Michael DeZubiria Of course, Chaplin's early career is over-flowing with famous short comedies, but The Tramp is probably one of the most well-known of the early two-reelers, especially since it is one of the most direct studies of the famous character after whom the film is named. A lot of the Keystone and Essanay films have dated pretty badly, and The Tramp is no exception. Many people may find a lot of the plot confusing or pointless, just random slapstick comedy, although I have a feeling that some of it was not meant to be much more than that. It starts out with the tramp wandering down a dusty road, soon knocked over by the gusts of wind created by two speeding cars, only to pick himself up and dusts his wildly over-sized pants off with the handy little brush that he carries with him, apparently for just such an occasion. There are some clever an amusing sight gags involving things like a pitchfork and huge bags of flour and lot of mallets to the head, but not much in the slapstick department that is entirely memorable.What the film is more famous for is certain elements of the tramp's personality that we learn here, such as his efforts to be proper and presentable despite being broke and wearing pants big enough for two or three of him, along with a jacket that's too small. We also see him protecting a young woman from the bullies of several oafish men, each of whom could easily have brained the little fellow (as Chaplin later lovingly called him), except that he is too smart for them.The film is most memorable for the closing shot, however. Things don't go as planned, we are not given a happily ever after ending, and the movie closes with the tramp again wandering alone down a dusty road, at first seemingly depressed, until after a second or two, he perks up and all but dances down the road. He didn't get what he wanted and he's still poor and lonely, but he faces his life with a smile and seems like he's off to make the best of it. In a lot of ways, that sums up one of the recurring themes that Chaplin espoused throughout his lengthy career. Smile.

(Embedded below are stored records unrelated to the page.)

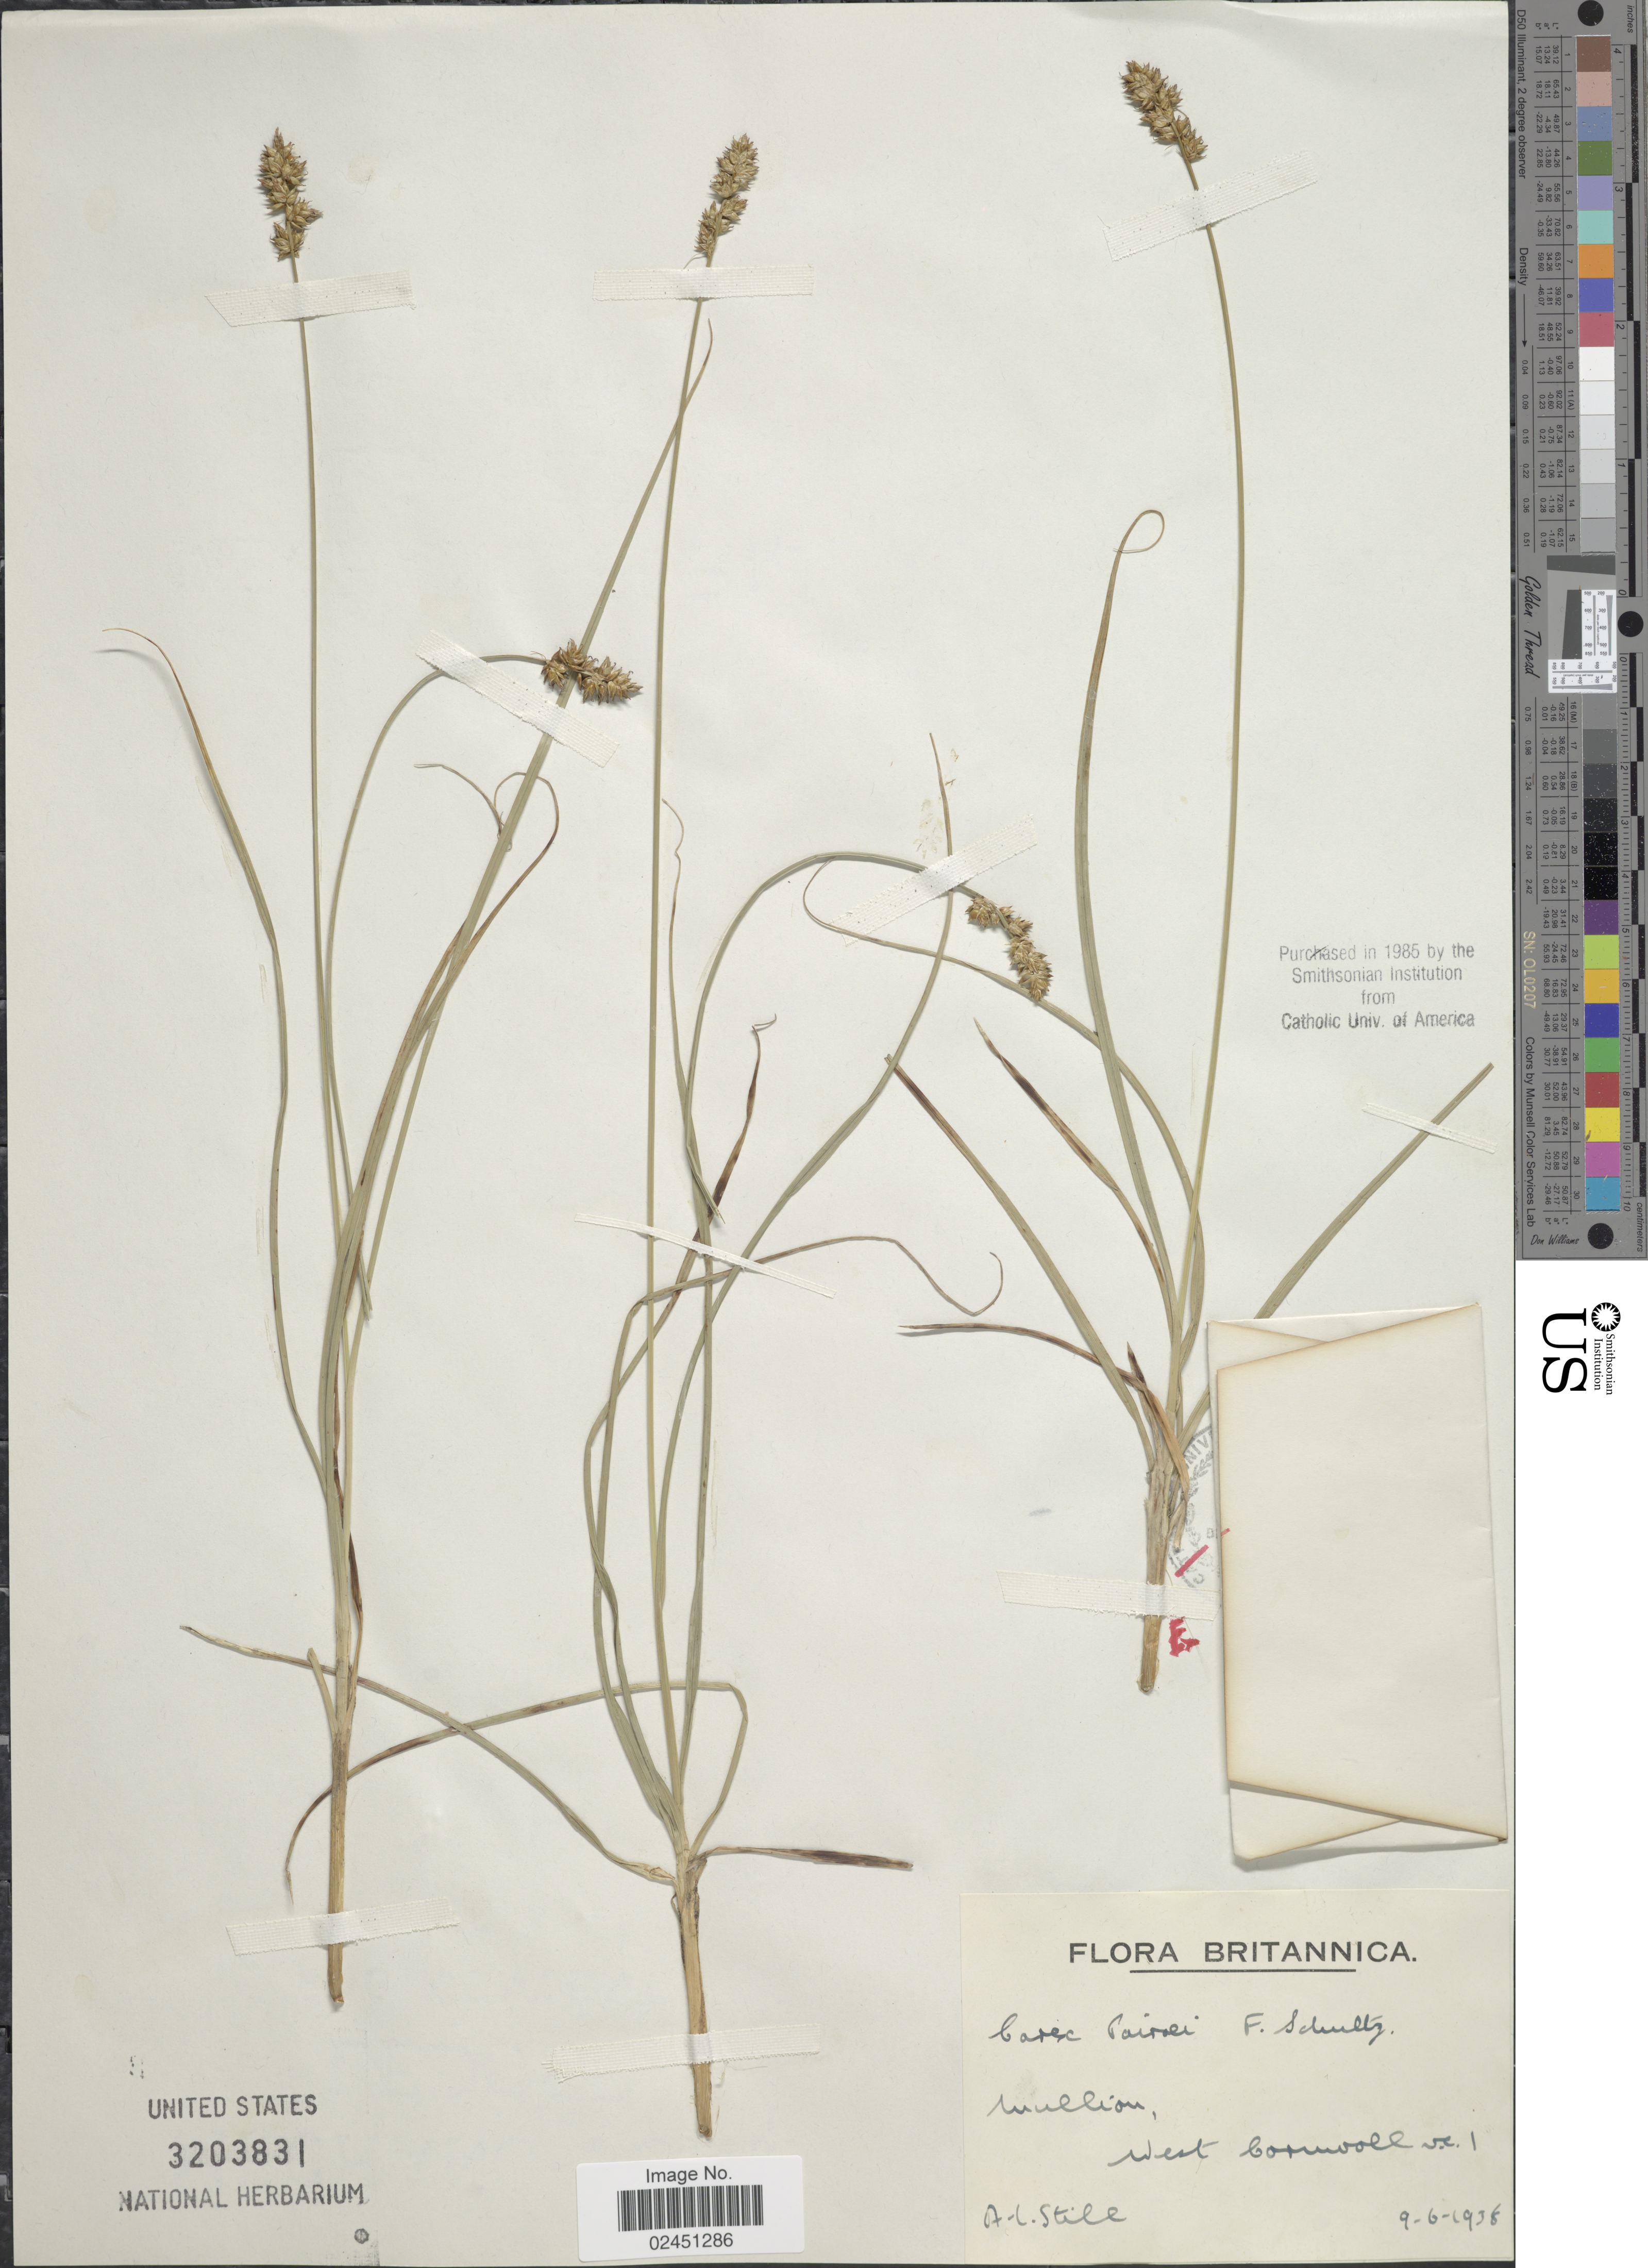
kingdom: Plantae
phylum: Tracheophyta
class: Liliopsida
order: Poales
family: Cyperaceae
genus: Carex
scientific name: Carex pairae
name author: F.W. Schultz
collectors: A. Still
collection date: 1936-06-09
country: United Kingdom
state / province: England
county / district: Cornwall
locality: Mullion, West Cormwell VC. 1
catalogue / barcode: US 3203831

mmmuconn `The Tramp' is significant for establishing Chaplin's working-class character in the popular consciousness, but it lacks the ingenuity and surprise of Chaplin's later films. The tramp's trademark appearance and mannerisms became universally beloved, but they are not what made Chaplin great. His genius is in his vision of how to use filmmaking techniques to confound and endear his audience. Here, the closest he comes is when he devises umpteen ways to tell a joke using a pitchfork. Many of them just aren't that funny.Rating: 5.5
Snow Leopard This is the short feature in which Chaplin introduced his famous "Tramp" character, and it would be worth watching for that alone. The character is pretty well-defined, and is already recognizable as the one who would appear in many later films. The movie itself is pretty good, although not one of Chaplin's best, and it features the kinds of material that Chaplin would soon afterward learn to film as well as anyone of his time.The story takes "The Tramp" through a series of events, from his desperate efforts to scratch up some food, to finding a sympathetic family, to facing up to his lot in life. It has some good comic moments, a little bit of excitement, and also some worthwhile thoughtful moments, just as in all of Chaplin's best movies. Here, the main thing keeping it from being better is that the best material is interspersed with some more routine sequences. On the whole, there's certainly enough to make it worth watching in itself, and it is also one that all Chaplin fans will want to see so that they can watch the origins of Charlie's trademark role.